───── Material supplied ─────

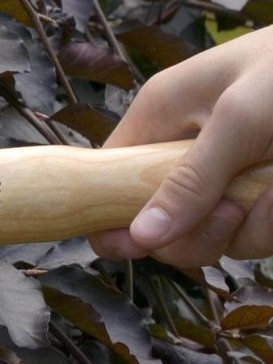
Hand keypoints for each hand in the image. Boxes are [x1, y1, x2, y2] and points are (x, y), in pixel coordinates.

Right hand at [89, 27, 272, 266]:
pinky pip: (254, 235)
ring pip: (214, 237)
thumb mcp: (240, 118)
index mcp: (161, 119)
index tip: (133, 245)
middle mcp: (187, 152)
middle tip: (231, 210)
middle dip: (197, 230)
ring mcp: (228, 177)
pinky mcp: (262, 194)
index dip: (112, 217)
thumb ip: (190, 179)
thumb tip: (140, 237)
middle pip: (161, 225)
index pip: (107, 178)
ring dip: (250, 227)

─────

▶ **Task objective**:
Find the lines of the material that hold the word "middle" and report their count alone.

▶ **Exercise answer**:
4